Audie and Charles are raising three fine all-American kids on the family farm in Texas to be the homegrown mission control team for dad’s crackpot obsession. The film was shot in New Mexico. (Note: Texans, like Californians and others living west of the Mississippi, usually have ranches, not farms.) The siblings include two young girls Stanley (Jasper Polish) and Sunshine (Logan Polish) (presumably director Polish’s own daughters), big brother-substitute father figure Shepard (Max Thieriot), and grandfather Hal (Bruce Dern), who dies on cue, for maximum weepy effect, and looks distressingly like a walking corpse from the moment he appears on screen.

Set designs suggest a timelessly mid-century fantasy America, although purportedly set in the present, paranoid post-9/11 era.
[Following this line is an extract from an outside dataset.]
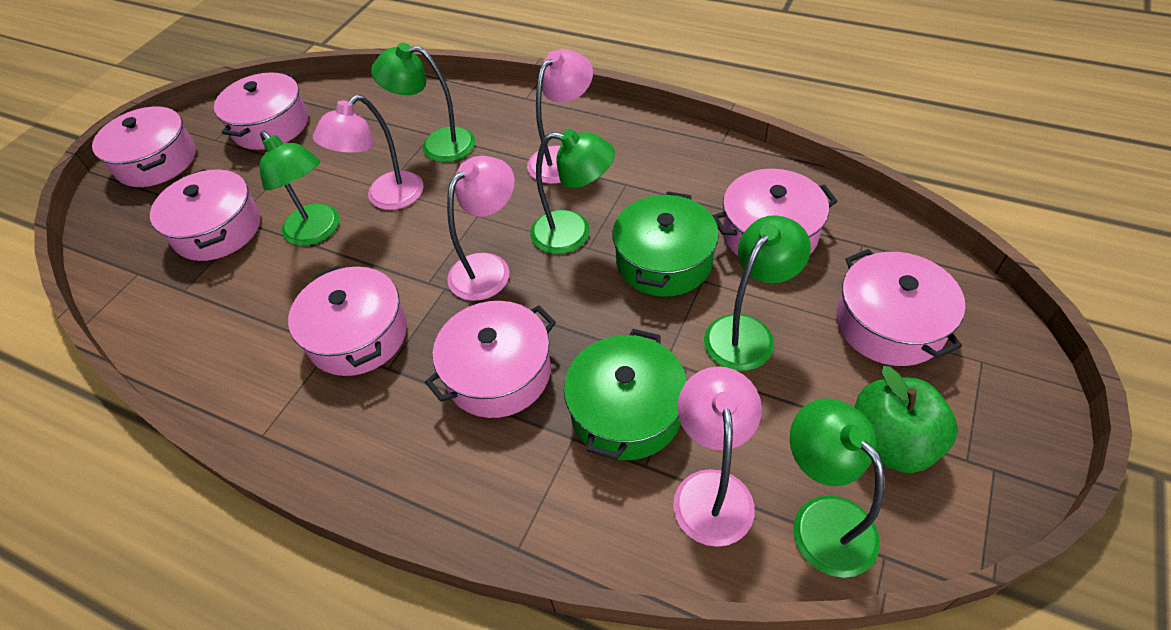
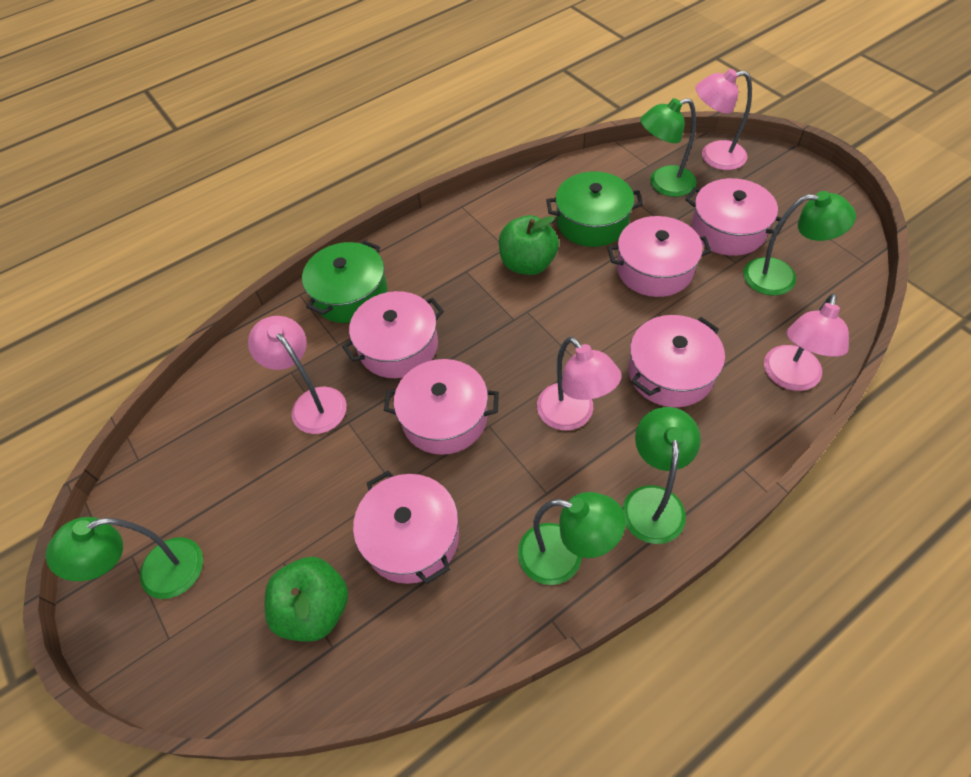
green apple: [854,366,958,473] = 1 -> [265,557,348,642] [499,215,559,275] = 2
pink pot: [92,107,196,187] [150,169,261,261] [214,71,308,150] [288,265,407,376] [425,301,556,418] [712,169,838,256] [836,249,965,366] = 7 -> [342,291,444,378] [353,471,459,584] [384,359,499,455] [607,216,712,297] [628,315,725,407] [686,178,786,256] = 6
A solidly square table phone, grandpa on wooden crutches, and other details (an irritating mix of warm woods and mid-century plastic, suggesting the typical American home circa 1962) stress this dreamily nostalgic vision of an earlier high-tech era. The bad guys, all black Cadillac SUV-driving FBI agents, Men in Black as parodied by American Dad, serve a typically early-sixties screwball comedic role.

Although set in the same recent mythic past, The Farmer Astronaut does not come within a country mile of the heart-warming nostalgia of Pixar Studios’ Cars. It could be portending the decline and fall of Hollywood, except that it is so unexceptionally bad, and unexceptionally typical of the studio fare right now. Cashing in on big names by throwing such a small bone, adding a few cheap special effects and patriotic heart tugs, does not justify paying the current multiplex fee, over $10 a pop per adult (not counting the visit to the concession stand).